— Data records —
::::
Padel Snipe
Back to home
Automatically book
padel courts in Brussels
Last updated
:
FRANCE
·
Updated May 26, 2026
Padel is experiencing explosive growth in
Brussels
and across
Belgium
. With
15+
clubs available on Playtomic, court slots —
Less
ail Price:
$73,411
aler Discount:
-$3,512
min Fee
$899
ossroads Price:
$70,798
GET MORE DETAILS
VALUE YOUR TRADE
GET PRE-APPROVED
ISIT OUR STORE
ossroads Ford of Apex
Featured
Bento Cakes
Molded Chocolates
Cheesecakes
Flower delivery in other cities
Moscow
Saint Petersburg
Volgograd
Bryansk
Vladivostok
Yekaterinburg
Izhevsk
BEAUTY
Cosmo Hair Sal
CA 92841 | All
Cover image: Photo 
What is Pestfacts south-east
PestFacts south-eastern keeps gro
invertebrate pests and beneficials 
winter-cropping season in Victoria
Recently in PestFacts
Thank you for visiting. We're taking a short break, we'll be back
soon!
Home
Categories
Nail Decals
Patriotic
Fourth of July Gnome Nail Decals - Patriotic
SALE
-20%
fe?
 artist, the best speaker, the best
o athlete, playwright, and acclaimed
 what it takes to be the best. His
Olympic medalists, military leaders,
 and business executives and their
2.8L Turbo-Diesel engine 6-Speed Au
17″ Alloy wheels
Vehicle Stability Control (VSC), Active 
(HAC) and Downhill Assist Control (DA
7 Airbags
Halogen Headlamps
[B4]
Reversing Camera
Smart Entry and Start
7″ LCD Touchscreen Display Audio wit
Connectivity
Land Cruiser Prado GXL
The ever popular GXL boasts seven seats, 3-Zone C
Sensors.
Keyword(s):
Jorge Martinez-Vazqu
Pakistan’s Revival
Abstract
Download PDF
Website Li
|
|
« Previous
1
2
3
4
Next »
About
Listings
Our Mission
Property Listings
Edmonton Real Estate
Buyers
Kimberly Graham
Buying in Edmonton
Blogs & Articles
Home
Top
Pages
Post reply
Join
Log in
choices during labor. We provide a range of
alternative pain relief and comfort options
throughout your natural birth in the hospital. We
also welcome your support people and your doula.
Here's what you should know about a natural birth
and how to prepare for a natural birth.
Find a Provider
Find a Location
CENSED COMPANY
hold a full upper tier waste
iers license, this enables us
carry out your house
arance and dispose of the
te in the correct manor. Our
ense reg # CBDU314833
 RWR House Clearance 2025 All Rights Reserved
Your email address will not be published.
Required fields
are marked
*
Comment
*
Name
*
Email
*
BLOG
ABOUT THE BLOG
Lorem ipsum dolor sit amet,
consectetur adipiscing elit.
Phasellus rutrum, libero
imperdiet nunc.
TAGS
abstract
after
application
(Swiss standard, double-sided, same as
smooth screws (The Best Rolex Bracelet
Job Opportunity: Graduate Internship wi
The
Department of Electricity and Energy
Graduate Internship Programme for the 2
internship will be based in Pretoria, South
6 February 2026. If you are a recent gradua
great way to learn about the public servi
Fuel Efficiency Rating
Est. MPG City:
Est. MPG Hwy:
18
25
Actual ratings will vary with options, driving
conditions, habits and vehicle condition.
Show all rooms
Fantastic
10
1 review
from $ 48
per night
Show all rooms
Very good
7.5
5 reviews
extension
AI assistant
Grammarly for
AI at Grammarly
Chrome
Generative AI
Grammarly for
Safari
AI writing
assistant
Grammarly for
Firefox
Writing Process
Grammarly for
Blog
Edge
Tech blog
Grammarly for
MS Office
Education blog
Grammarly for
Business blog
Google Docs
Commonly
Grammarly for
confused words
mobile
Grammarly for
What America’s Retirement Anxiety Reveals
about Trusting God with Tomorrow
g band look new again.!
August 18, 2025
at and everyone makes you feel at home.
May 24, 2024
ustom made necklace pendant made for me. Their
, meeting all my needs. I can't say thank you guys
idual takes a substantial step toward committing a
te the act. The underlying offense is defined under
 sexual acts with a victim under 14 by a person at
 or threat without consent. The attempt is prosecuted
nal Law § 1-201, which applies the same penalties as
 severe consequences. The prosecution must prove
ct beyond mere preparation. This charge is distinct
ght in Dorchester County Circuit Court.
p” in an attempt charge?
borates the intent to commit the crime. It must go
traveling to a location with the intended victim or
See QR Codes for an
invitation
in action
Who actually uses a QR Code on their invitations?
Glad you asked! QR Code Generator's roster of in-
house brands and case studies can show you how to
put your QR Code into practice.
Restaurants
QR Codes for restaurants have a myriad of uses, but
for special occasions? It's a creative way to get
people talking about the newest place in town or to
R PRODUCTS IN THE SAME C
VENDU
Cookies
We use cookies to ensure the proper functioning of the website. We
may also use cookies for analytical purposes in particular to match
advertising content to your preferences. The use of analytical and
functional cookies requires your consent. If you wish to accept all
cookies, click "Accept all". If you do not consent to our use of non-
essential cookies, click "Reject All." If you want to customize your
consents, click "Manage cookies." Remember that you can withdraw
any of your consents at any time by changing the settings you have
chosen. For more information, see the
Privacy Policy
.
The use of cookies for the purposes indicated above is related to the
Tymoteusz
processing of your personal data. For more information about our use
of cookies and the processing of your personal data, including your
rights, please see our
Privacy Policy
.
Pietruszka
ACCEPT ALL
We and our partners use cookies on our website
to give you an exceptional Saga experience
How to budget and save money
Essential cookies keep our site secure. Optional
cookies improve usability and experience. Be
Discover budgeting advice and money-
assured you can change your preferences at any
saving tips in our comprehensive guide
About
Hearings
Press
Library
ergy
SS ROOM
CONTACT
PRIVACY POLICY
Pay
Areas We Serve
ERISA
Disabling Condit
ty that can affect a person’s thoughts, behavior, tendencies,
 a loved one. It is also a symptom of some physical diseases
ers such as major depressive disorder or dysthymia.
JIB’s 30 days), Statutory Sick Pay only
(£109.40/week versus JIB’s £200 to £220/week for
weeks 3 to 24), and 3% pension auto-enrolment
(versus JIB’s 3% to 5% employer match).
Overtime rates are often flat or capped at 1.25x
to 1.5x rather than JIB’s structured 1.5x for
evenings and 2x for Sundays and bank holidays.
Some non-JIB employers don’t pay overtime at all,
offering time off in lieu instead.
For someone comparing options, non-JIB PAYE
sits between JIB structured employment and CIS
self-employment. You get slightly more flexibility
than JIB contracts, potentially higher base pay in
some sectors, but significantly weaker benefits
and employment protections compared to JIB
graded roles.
::::
— Exercise prompt —
Copy the records word for word, starting at the first line and stopping after the line that contains "Cover image: Photo".

— Response for this exercise —
Padel Snipe
Back to home
Automatically book
padel courts in Brussels
Last updated
:
FRANCE
·
Updated May 26, 2026
Padel is experiencing explosive growth in
Brussels
and across
Belgium
. With
15+
clubs available on Playtomic, court slots —
Less
ail Price:
$73,411
aler Discount:
-$3,512
min Fee
$899
ossroads Price:
$70,798
GET MORE DETAILS
VALUE YOUR TRADE
GET PRE-APPROVED
ISIT OUR STORE
ossroads Ford of Apex
Featured
Bento Cakes
Molded Chocolates
Cheesecakes
Flower delivery in other cities
Moscow
Saint Petersburg
Volgograd
Bryansk
Vladivostok
Yekaterinburg
Izhevsk
BEAUTY
Cosmo Hair Sal
CA 92841 | All
Cover image: Photo 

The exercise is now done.